┌─ Document extract
# New Savage Straight-Pull Bolt Rifles



## Totentanz (Jan 8, 2021)

I'm not sure WHY I need one of these, but somehow I do...

Savage Arms - IMPULSE BIG GAME
Savage Arms - IMPULSE PREDATOR

ASSuming Savage got it right, a reliable straight-pull bolt rifle is a pretty cool thing on the market, even if it doesn't scratch any other itch.


----------



## ThunderHorse (Jan 8, 2021)

Totentanz said:


> I'm not sure WHY I need one of these, but somehow I do...
> 
> Savage Arms - IMPULSE BIG GAME
> Savage Arms - IMPULSE PREDATOR
> ...



I had never heard of straight-pull action before interesting, and those look sweet!


----------



## Totentanz (Jan 8, 2021)

ThunderHorse said:


> I had never heard of straight-pull action before interesting, and those look sweet!
└─
┌─ Raw data
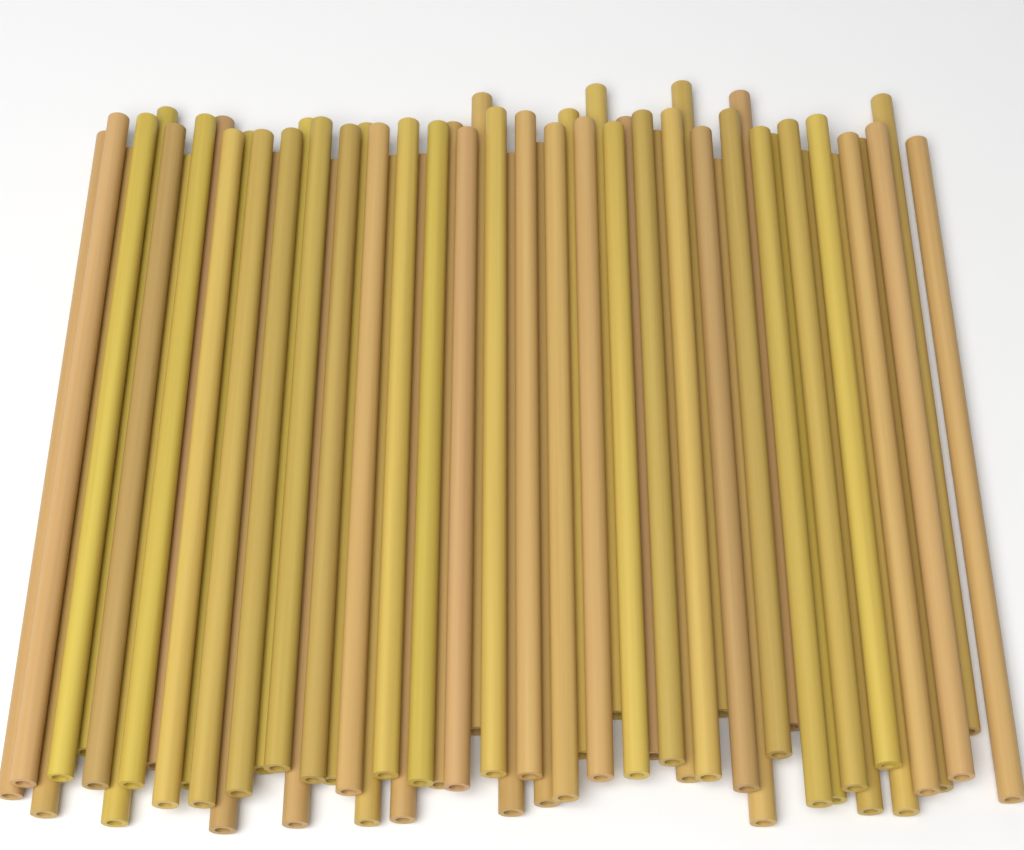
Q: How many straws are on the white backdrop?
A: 56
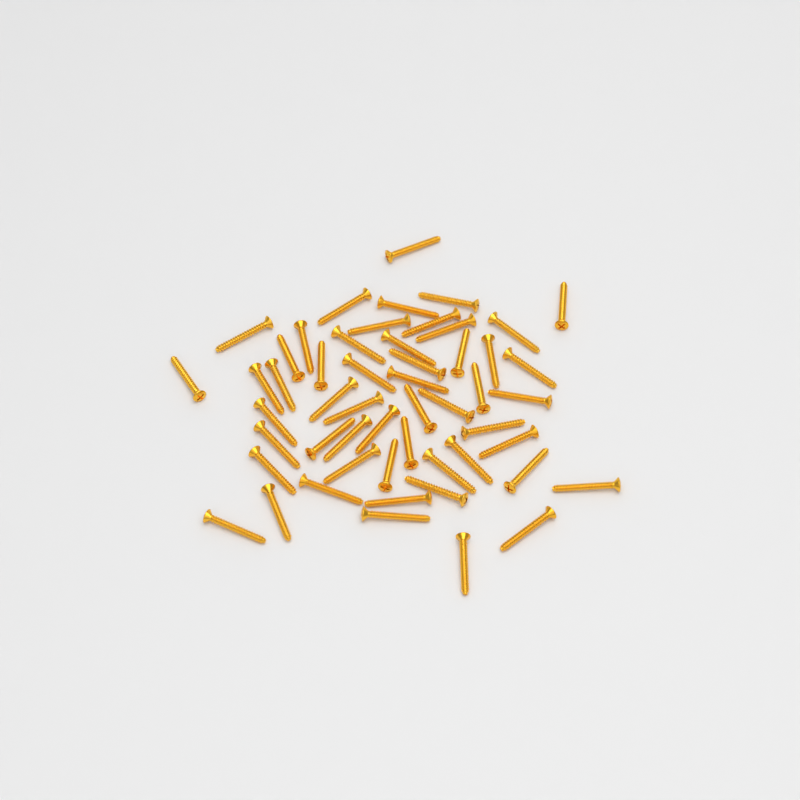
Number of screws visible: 53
└─
Request 1:
In the forum thread about Savage's new straight-pull rifles, what condition does Totentanz attach to calling a straight-pull bolt rifle "a pretty cool thing on the market"?
Request 2:
What comes next in the forum thread about Savage's straight-pull rifles? Continue it from where it stops.

Right answer 1:
Totentanz calls it a pretty cool thing only on the assumption that Savage got it right and the rifle turns out to be reliable. With that condition met, it would be cool even if it doesn't scratch any other itch.

Right answer 2:
Give the Swiss Schmidt-Rubin rifles some research some time, even if it's only 5-10 minutes (there was a whole series of Schmidt-Rubin rifles, the K31 is the most widely discussed if you're looking for a search term).
The rifle is - aside from being one of the most accurate general-issue rifles of the period - one of the coolest military surplus rifles out there.  There were others made with straight-pull actions, none that really achieved the success that the Swiss did in the design.


----------



## Gunz (Jan 9, 2021)

Totentanz said:


> I'm not sure WHY I need one of these...



You never need a reason, bro.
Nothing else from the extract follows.